November 8, 2024

Details Emerge On Nvidia’s “Grace” Arm CPU

Grace #Grace

Imagine, if you will, that Nvidia had launched its forthcoming “Grace” Arm server CPU three years ago instead of early next year. How much better would Nvidia be fairing in the gaming and cryptocurrency downdraft that is impacting its sales today?

Sometimes, little changes make a big difference in the CPU market.

For instance, we have talked about how fortunate AMD has been that it switched from using its own foundry spinout, GlobalFoundries, as its sole supplier of CPU wafers and to using Taiwan Semiconductor Manufacturing Co to make the core complexes for its Epyc server chips.

That decision, as much as any architectural one, has been central to the success that AMD has had, especially in light of GlobalFoundries’ failure to bring 10 nanometer and then 7 nanometer processes to market, which had a huge and arguably detrimental impact on IBM’s Power9 and Power10 processors. Enough for IBM to sue GlobalFoundries last year just months before that chip manufacturing company (which is the combination of AMD, IBM, and Chartered Semiconductor fabs) decided to go public to raise some money to fuel its growth.

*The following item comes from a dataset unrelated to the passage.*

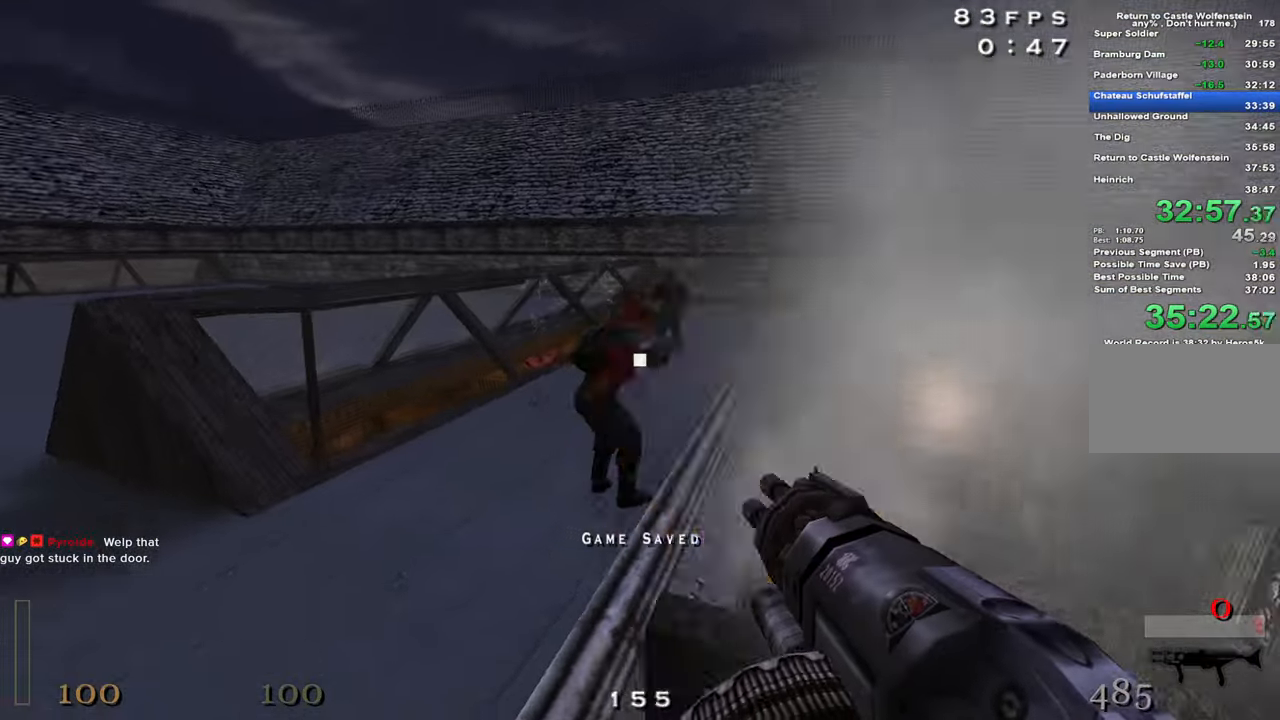
{"keys": ["w"], "events": [[166, "a", "up"], [216, "d", "down"], [366, "d", "up"]]}
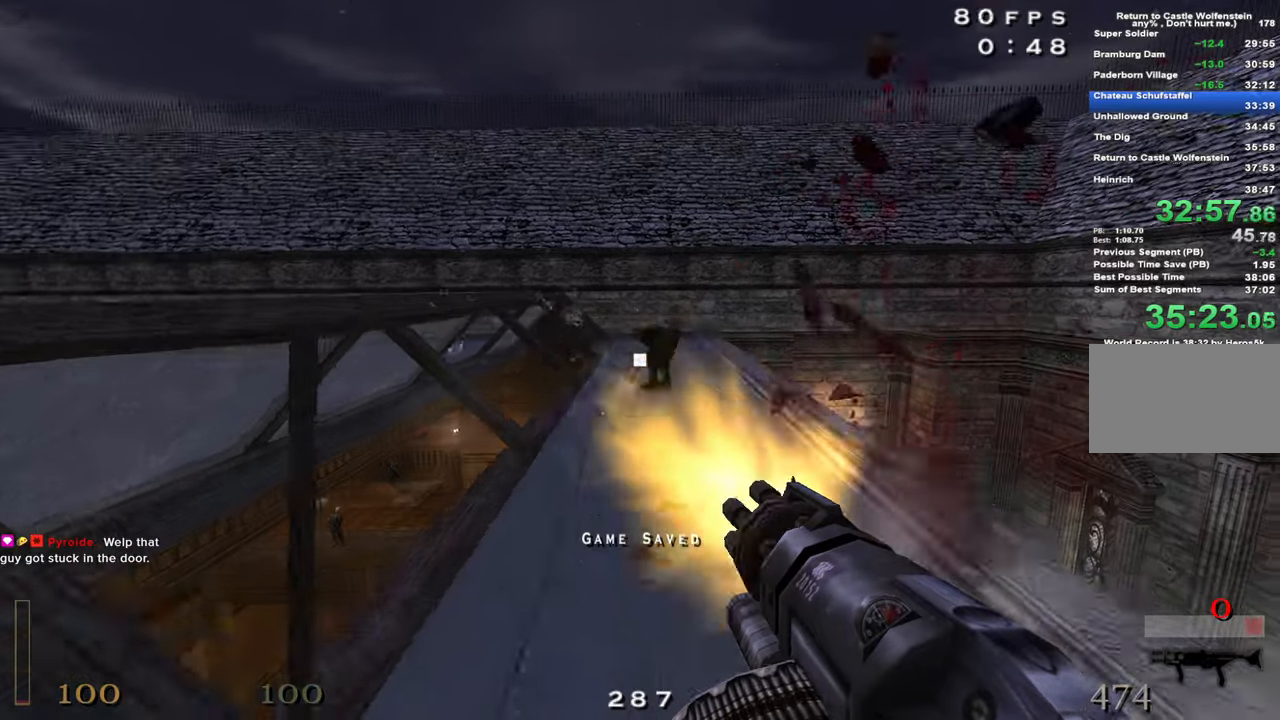
{"keys": ["a", "w"], "events": [[50, "d", "down"], [183, "d", "up"], [333, "a", "down"]]}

Nvidia clearly had aspirations of its in server CPUs before the AI wave swamped the hyperscaler and cloud builders and splashed into enterprise datacenters, lifting Nvidia’s datacenter business from an interesting aside to its largest and most profitable division.

In January 2011, as Nvidia was only then accelerating HPC simulation and modeling workloads with GPUs and the machine learning revolution was just getting going in academic centers, Nvidia launched its “Project Denver” Arm server CPU initiative. Three years later, the word on the street was that Nvidia had come up with its own CPU instruction set architecture (ISA) and was emulating the Arm ISA and the Intel X86 ISA on top of that. Then there was a lawsuit between Nvidia and Intel over intellectual property, and apparently, if the rumors are right, Nvidia agreed it would never do X86 emulation on a CPU. And then it canned the whole server CPU effort.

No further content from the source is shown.